Information society poses new threats to the legal informatics discipline, mainly due to the volume and complexity of legal data. In this context, legal information management and dissemination, legal complexity, techniques facilitating users in seeking legal information, and methods to encourage citizens’ participation in regulatory planning activities are challenging research issues to be addressed.
This doctoral thesis reports upon studies for a) legal sources management with semantic standards; b) modeling civil law as a complex network, c) application of diversification methods for legal information retrieval, and d) application of diversification methods for public consultation texts and social networks.
We present a novel methodology that acquires a semantic representation of legislation, from unstructured formats, by expressing legal documents structure in the form of a set of syntactic rules, i.e., a domain-specific language for legal documents. Since legal documents are usually disseminated in unstructured formats, it is advisable to transform them to another format, suitable for modelling legal sources, capturing the internal organization of the textual structure and the legal semantics, interlinking them based on discovered legal references and classifying them. The above has been integrated on legal document management platform aiming to improve access to legal sources by offering advanced modelling, managing and mining functions. The platform has been successfully deployed in a public sector operated production environment, providing citizens semantic access to Greek tax law.
We also propose a novel approach to model civil law collections as a complex network. We applied our approach on the European Union legislation corpus and identified otherwise, hidden organizing principles of the legislation corpus, interpreted the influence of the network structure to individual legal sources and quantified the relative importance of a legal source within the legislation corpus. Among others, legal sources have a strong tendency to connect with legal documents of the same type, forming clusters of the same sector. Communication between highly clustered areas of sparsely connected nodes is maintained by a few hubs, since the Legislation Network is also highly heterogeneous with respect to the number of edges incident on a node and in particular it is a small world power law network. The origin of this heterogeneity may be derived by the preferential attachment process, which amplifies the popularity of highly ranked sources. Further, we studied the temporal evolution of the legislation corpus and evaluated its tolerance to errors, by performing a resilience test. Our approach aims to improve the efficiency of the legal system and future research directions can be built on our findings.
Additionally, we address diversification of results in legal search as a means of assisting user’s searching for useful information in a huge amount of legal data. For example, a lawyer preparing his/her arguments for a given case will find more informative and helpful a diverse result, i.e., a result containing several claims, varying in the type of court and other characteristics, than a set of homogeneous results that contain only relevant cases with similar features. We adopt several state of the art methods from the web search, network analysis and text summarization domains.
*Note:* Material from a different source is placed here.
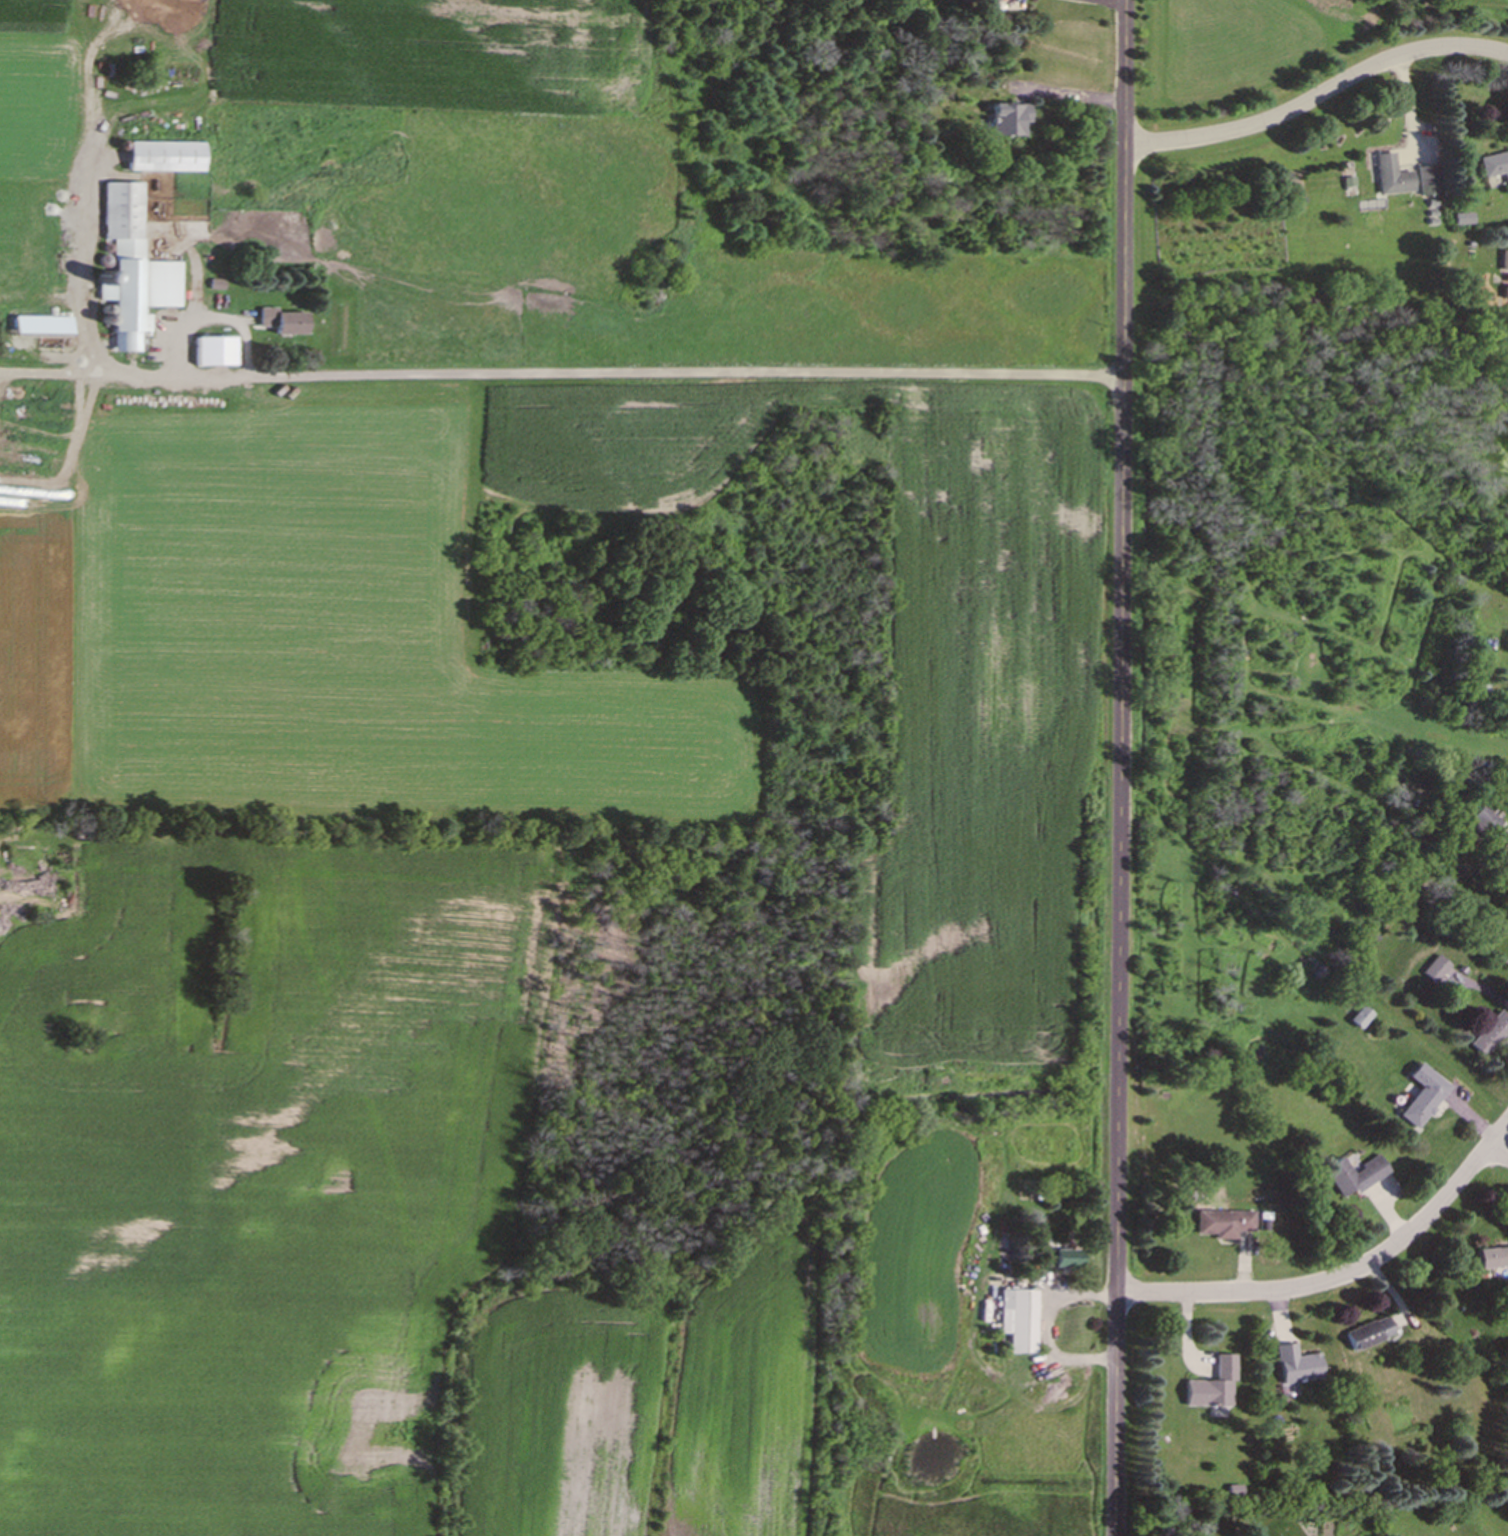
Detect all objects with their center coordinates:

We also look at the contribution of legal sources diversification criteria, which we also incorporate into the algorithms. We provide an exhaustive evaluation of the methods and criteria in a variety of settings, using real collections of legal documents, from different legal systems, that we objectively annotated with relevance judgments for this purpose, using widely accepted metrics, offering balance boundaries between reinforcing relevant documents or sampling the information space around the legal query
Also, taking into consideration citizen’s involvement in regulations through public consultation, as well as the widespread use of social networks, we address result diversification on user comments/microblog post. Towards this direction, we define comment and microblog posts-specific diversification criteria and apply them on heuristic diversification algorithms. We perform an experimental analysis showing that the diversity criteria we introduce result in distinctively diverse subsets of user’s posts.

PhD student: Koniaris Marios

Supervisor: Vassiliou Yiannis (Professor Emeritus)